The Gravel Pursuit is a 60 or 120 mile bike race that takes place on a network of Forest Service roads in the Greater Yellowstone Ecosystem. The roads vary in surface condition from good gravel, to small cinder like sand, to dirt, to bigger rock, to some rutted wash out, to 10 miles of pavement. The roads in the ‘flat’ lands tend to have the best maintenance and as the route heads into the hills the roads get rougher at times. There is also a 1 mile ‘connector’ that jumps the state line that is mostly rideable but will require a little on and off.
What bike / tire setup is ideal? Good question and as a second year event I think this is kind of the fun it as it is still up in the air. I think it mostly comes down to the skills and comfort level of the rider riding on said roads. I have ridden the whole course on my Salsa Cutthroat with 38 mm tires and been just fine. At times, when in the hills, I have questioned myself if a 2.1 tire would be better but then I think back and those sections are very short lived, literally a washout here and there or where the rock has been turned up from an ATV. With all that being said I will say this is mountain Forest Service gravel road race not a maintained county gravel road race.
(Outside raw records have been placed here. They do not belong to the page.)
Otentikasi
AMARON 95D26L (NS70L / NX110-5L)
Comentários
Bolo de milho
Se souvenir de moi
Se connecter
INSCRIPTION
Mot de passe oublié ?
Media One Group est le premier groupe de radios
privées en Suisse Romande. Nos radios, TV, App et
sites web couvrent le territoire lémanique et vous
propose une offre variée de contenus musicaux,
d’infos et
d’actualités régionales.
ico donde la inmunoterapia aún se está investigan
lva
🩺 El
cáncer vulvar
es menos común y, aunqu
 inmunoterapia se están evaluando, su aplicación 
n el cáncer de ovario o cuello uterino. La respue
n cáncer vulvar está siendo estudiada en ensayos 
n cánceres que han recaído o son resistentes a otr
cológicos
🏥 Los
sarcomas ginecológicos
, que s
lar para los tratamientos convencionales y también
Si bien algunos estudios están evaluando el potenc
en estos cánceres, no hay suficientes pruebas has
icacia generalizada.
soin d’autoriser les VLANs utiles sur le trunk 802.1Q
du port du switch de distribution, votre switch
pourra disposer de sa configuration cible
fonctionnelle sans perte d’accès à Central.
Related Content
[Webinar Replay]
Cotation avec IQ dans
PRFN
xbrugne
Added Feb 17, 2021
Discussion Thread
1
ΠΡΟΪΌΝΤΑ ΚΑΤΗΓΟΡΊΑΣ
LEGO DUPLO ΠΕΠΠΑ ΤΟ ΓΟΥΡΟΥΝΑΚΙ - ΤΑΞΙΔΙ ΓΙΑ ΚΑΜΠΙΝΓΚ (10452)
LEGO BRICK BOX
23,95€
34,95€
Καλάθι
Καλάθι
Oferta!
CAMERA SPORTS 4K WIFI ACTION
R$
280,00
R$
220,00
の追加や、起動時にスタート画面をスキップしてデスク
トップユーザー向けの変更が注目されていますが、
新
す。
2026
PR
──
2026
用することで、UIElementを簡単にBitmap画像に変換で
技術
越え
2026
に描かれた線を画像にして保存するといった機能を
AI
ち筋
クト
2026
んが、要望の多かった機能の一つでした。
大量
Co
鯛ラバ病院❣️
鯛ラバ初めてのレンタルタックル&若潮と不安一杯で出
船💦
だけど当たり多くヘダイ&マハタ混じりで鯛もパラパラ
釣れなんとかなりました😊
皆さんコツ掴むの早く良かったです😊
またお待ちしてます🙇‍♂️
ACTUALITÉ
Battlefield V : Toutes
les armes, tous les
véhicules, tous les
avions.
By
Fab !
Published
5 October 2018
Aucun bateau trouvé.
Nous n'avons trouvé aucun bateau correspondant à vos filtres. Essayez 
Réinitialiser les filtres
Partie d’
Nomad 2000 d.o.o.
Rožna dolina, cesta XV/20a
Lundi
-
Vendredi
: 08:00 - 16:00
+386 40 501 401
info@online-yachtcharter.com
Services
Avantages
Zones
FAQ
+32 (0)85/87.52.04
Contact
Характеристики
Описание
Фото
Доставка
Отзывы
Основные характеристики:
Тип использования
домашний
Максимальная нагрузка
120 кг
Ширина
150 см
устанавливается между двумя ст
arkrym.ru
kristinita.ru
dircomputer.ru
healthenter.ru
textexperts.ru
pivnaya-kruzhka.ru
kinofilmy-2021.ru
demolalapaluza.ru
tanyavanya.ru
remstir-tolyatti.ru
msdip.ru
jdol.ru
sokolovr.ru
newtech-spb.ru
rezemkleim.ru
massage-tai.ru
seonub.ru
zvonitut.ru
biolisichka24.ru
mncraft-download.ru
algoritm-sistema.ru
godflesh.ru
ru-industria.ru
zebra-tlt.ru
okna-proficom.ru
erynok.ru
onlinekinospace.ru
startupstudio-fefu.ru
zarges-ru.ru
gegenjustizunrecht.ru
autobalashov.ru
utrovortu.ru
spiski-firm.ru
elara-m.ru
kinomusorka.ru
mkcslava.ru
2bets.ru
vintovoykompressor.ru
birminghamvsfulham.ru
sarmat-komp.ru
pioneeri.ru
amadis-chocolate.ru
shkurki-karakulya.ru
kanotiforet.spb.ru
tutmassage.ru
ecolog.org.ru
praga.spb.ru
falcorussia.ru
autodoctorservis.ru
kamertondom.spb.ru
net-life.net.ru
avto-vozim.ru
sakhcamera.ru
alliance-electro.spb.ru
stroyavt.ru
You MUST be 100% responsible for yourself out there. The route gets remote at times and in some areas is limited to certain vehicle requirements making it hard to get too. There will be several course marshals on motorcycles, to monitor the other trail users and scare away any animal life. Yes, bears are a real thing out there. You will be riding where the big animals live and on the border of Yellowstone National Park. Take note to the recommended gear.
Island Park, Idaho
The Pond’s Lodge is the race headquarters.
September 24, 2016
The race course will be marked but I highly suggest using a Garmin GPS unit or similar. You can download the track from the “Course Info” page.
I also suggest bringing a map and cues. You will come across map posts throughout the course that may help you in case of an emergency.
The race is not responsible for you getting lost.
If you decide to bail out you will want to know where you are going and the maps will help you.
Front and rear blinky. Make yourself visible. Safety is no accident and the roads are open to traffic. You will encounter ATV’s and side by sides and maybe even a truck or two.
I can’t express enough that you are responsible for yourself and we do not have the ability to give you a ride if you decide you cannot go on.
There are shorter distances, and easier ways to get back to the race headquarters from each aid station if you did not want to carry on. But this means you still have to ride back and from Checkpoint 2 for the 120 mile it is still a good ways. This is another reason to make sure you carry your map. With all this being said prepare wisely and make good decisions.
There will be 2 aid stations. They will be stocked with water, GU Brew, GU Gel, banana’s, sweet and salty items, PB&J and maybe even a little soda pop!
no cut-off times
Aid Station 1 – mile 34, corner of Chick Creek and Chick Creek Flat #68
Aid Station 2 – 8 miles from the finish.
Aid Station 1 – mile 34, corner of Chick Creek and Chick Creek Flat #68. No Cut-off time
Aid Station 2 – mile 74, Reas Pass. Cut-Off time is 3:00pm
*At mile 98 just past Big Springs Bridge there is a campground on the left that has a water spicket. Just in case…
60 mile – 3:00pm or before if all the riders are back
120 mile – 7:00pm
We do a silent (auction like) raffle when you are out riding and put the raffle ticket to the prize. Come take a look at the table and see if there is something for you at the completion of your race. Odds are everyone gets something!